HetIG-PreDiG：一种基于基因表达的用于预测人类疾病基因的异构集成图模型。

HetIG-PreDiG: A Heterogeneous Integrated Graph Model for Predicting Human Disease Genes based on gene expression.

机构信息

The School of Business Administration, Bar-Ilan University, Ramat Gan, Israel.

Department of Psychiatry, Harvard Medical School, Boston, MA, United States of America.

出版信息

PLoS One. 2023 Feb 15;18(2):e0280839. doi: 10.1371/journal.pone.0280839. eCollection 2023.

DOI:10.1371/journal.pone.0280839

PMID:36791052

原文链接:https://pmc.ncbi.nlm.nih.gov/articles/PMC9931161/

Abstract

Graph analytical approaches permit identifying novel genes involved in complex diseases, but are limited by (i) inferring structural network similarity of connected gene nodes, ignoring potentially relevant unconnected nodes; (ii) using homogeneous graphs, missing gene-disease associations' complexity; (iii) relying on disease/gene-phenotype associations' similarities, involving highly incomplete data; (iv) using binary classification, with gene-disease edges as positive training samples, and non-associated gene and disease nodes as negative samples that may include currently unknown disease genes; or (v) reporting predicted novel associations without systematically evaluating their accuracy.
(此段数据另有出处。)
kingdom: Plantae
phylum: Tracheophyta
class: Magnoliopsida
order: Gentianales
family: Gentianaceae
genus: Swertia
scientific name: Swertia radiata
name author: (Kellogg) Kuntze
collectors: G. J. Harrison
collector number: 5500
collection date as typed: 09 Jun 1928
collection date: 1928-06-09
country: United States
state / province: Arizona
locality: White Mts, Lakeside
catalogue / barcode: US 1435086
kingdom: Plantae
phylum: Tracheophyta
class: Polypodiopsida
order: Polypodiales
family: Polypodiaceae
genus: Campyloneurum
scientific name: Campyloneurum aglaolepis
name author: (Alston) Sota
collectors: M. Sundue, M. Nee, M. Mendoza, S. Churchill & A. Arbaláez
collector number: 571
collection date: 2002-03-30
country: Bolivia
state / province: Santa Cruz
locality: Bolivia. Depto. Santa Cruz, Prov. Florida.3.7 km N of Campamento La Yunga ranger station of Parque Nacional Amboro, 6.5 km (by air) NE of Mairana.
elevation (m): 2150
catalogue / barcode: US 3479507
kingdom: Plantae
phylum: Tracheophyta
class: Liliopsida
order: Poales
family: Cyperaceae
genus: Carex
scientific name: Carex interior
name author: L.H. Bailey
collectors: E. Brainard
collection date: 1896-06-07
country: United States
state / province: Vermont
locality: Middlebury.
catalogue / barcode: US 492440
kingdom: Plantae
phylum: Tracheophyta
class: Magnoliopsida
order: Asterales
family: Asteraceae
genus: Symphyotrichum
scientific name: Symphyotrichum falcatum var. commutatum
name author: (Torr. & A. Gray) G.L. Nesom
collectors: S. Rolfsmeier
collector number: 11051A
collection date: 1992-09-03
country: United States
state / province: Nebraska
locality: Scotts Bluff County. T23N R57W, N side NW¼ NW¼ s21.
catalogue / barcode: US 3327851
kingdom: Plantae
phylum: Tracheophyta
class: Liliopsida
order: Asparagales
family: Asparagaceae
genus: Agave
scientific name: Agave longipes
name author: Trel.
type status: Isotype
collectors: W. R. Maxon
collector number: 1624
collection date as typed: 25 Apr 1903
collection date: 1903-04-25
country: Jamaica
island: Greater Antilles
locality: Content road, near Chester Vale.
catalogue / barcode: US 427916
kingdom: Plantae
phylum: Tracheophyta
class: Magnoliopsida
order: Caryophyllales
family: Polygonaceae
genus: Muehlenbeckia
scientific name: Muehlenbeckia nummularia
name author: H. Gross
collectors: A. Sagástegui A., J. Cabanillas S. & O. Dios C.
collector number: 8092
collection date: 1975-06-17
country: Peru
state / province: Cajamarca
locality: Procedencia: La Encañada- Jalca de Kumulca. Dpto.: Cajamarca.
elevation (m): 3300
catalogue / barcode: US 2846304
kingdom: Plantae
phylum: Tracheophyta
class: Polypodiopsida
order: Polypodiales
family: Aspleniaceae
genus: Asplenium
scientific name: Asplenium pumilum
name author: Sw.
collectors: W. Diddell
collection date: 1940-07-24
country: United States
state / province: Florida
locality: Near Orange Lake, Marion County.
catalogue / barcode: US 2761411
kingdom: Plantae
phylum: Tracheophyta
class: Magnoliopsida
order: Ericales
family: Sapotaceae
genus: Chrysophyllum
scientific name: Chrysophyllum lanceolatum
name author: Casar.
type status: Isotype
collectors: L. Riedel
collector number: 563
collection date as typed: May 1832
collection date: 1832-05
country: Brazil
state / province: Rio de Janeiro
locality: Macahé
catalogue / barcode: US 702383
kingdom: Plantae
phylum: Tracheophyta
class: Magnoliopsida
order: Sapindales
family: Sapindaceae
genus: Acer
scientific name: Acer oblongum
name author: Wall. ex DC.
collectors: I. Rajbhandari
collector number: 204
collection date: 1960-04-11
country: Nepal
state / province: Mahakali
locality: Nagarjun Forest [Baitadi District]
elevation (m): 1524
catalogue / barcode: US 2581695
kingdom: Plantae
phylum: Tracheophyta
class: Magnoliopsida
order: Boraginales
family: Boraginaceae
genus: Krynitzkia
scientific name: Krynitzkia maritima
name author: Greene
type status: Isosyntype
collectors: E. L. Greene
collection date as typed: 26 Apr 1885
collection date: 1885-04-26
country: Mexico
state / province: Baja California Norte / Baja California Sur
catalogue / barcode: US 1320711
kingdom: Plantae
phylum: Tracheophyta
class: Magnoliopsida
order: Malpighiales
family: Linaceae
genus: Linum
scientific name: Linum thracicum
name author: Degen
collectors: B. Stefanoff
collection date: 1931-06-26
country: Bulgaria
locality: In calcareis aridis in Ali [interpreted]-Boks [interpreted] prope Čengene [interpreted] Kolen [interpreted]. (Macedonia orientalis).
Addressing these limitations, we develop the Heterogeneous Integrated Graph for Predicting Disease Genes (HetIG-PreDiG) model that includes gene-gene, gene-disease, and gene-tissue associations. We predict novel disease genes using low-dimensional representation of nodes accounting for network structure, and extending beyond network structure using the developed Gene-Disease Prioritization Score (GDPS) reflecting the degree of gene-disease association via gene co-expression data. For negative training samples, we select non-associated gene and disease nodes with lower GDPS that are less likely to be affiliated. We evaluate the developed model's success in predicting novel disease genes by analyzing the prediction probabilities of gene-disease associations. HetIG-PreDiG successfully predicts (Micro-F1 = 0.95) gene-disease associations, outperforming baseline models, and is validated using published literature, thus advancing our understanding of complex genetic diseases.

摘要

图形分析方法可以识别涉及复杂疾病的新基因，但存在以下局限性：（i）推断连接基因节点的结构网络相似性，忽略了潜在相关的未连接节点；（ii）使用同构图，遗漏了基因-疾病关联的复杂性；（iii）依赖于疾病/基因-表型关联的相似性，涉及高度不完整的数据；（iv）使用二进制分类，将基因-疾病边缘作为阳性训练样本，将非相关的基因和疾病节点作为负样本，其中可能包括目前未知的疾病基因；或者（v）报告预测的新关联，而没有系统地评估其准确性。为了解决这些局限性，我们开发了用于预测疾病基因的异质集成图模型（HetIG-PreDiG），该模型包括基因-基因、基因-疾病和基因-组织关联。我们使用节点的低维表示来预测新的疾病基因，该表示考虑了网络结构，并通过开发的基因-疾病优先得分（GDPS）扩展到网络结构之外，该得分通过基因共表达数据反映基因-疾病关联的程度。对于负训练样本，我们选择具有较低 GDPS 的非相关基因和疾病节点，这些节点不太可能与疾病相关。我们通过分析基因-疾病关联的预测概率来评估所开发模型预测新疾病基因的成功程度。HetIG-PreDiG 成功预测了（微-F1 = 0.95）基因-疾病关联，优于基线模型，并通过已发表的文献进行了验证，从而加深了我们对复杂遗传疾病的理解。